DES ECRITS DANS LA VILLE, Sociolinguistique d'écrits urbains : l'exemple de Grenoble -
par Vincent Lucci (dir.), Agnès Millet, Jacqueline Billiez, Jean-Pierre Sautot, Nicolas Tixier
L'Harmattan, 1998, 310 p.

Il n'y a pas de sotte matière pour la connaissance. Le social se niche en toute chose. On ne prête pas assez attention à ce qui nous entoure; parfois même on s'en offusque. Ainsi des enseignes, graffiti, grafs, tags, icônes, logos qui émaillent les murs de nos villes et les frontons de nos commerces, qui sont passés dans cet ouvrage au crible de la sémiologie et de la sociolinguistique. Pas un gribouillage n'est laissé en reste. Les auteurs ont recensé un océan d'écrits disparates, publics et privés (licites et illicites), apposés sur des supports divers : pancartes, murs, poubelles, lampadaires, poteaux, boîtes aux lettres, bus, tram, arrêts de bus et de tram...

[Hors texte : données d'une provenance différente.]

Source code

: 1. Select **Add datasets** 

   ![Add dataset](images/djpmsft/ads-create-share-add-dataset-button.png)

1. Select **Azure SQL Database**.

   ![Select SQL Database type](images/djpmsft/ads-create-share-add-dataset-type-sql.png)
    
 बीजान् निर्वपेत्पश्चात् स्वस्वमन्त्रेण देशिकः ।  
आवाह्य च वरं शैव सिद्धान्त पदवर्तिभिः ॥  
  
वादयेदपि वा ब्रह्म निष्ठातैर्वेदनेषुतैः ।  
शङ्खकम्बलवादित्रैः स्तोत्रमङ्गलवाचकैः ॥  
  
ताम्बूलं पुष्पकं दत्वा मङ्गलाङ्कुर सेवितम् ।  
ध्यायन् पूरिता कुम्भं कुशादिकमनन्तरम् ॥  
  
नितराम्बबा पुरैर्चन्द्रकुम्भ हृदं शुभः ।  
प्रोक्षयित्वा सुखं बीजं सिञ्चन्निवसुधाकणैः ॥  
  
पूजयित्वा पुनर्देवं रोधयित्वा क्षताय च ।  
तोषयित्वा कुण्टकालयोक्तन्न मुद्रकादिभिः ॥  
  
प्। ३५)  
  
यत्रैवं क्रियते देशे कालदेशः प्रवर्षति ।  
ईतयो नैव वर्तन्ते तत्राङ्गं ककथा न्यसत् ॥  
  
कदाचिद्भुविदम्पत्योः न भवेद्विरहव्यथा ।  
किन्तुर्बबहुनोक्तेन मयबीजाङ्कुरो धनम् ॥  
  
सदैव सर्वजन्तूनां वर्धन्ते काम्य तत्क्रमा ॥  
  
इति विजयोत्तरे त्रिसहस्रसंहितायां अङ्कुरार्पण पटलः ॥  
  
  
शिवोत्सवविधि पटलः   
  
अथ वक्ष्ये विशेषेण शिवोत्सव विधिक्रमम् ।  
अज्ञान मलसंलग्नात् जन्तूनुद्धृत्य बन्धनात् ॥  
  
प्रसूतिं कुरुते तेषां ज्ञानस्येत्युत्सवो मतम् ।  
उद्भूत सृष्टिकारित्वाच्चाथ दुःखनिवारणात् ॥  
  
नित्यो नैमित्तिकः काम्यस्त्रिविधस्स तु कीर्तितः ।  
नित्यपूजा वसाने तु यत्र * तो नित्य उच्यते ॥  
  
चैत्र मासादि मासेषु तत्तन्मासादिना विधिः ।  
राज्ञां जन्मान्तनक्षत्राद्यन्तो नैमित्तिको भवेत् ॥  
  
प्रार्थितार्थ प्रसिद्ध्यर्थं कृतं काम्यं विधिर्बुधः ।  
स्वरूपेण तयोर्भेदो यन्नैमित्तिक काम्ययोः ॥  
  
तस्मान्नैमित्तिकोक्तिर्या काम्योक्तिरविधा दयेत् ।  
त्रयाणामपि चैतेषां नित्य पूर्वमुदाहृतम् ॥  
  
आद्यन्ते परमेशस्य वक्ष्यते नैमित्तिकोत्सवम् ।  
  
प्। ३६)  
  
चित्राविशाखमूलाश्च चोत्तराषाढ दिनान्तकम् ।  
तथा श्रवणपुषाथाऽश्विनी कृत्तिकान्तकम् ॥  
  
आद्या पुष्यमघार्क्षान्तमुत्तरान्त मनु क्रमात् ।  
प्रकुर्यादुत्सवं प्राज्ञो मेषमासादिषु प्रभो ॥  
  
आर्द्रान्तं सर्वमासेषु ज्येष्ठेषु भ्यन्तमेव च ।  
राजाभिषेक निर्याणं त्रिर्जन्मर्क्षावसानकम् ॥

Outre leur fonction informative, ces écrits nous révèlent une multitude de fonctions, au rang desquelles les fonctions d'identification et de distinction, où "la raison graphique se met très largement au service de la lisibilité et de la visibilité de la raison sociale". Y sont analysées toutes les métamorphoses de la lettre : hauteur, cursivité, orientation, calibre, casse... qui se chargent de valeurs insoupçonnées. Ainsi de l'empattement, par exemple, qui constitue un indice de distinction socioculturelle.
L'analyse comparative ville/banlieue nous enseigne, entre autres, deux régimes sous-jacents faits d'oppositions : complexe/homogène, typographique/iconique, illisible/lisible, identificatoire/informatif. Les enseignes de la banlieue ont une tendance à l'appelation générique, "degré zéro de l'identification" (Boulangerie, Coiffure...), alors que celles de la ville penchent pour l'appelation spécifique mobilisant des figures rhéto-orthographiques : Epi tête (coiffure), Au four et au moulin (Boulangerie), Au fil du temps (mercerie), Quoi de n'œuf (restaurant), etc. "Les marques d'identité du centre ville font place à d'autres marques dans les banlieues, avec d'autres formes et d'autres moyens, dans des écrits illicites ou tolérés".
Voilà un ouvrage qui, tel Midas [la comparaison s'arrête là], transforme les objets banals au regard naïf en or massif. Désormais, le flaneur ne pourra plus s'empêcher de s'intéresser à cette "littérature de murailles" où le mur se fait parchemin.

Achour Ouamara
in Revue Ecarts d'Identité, n°96, sept. 98.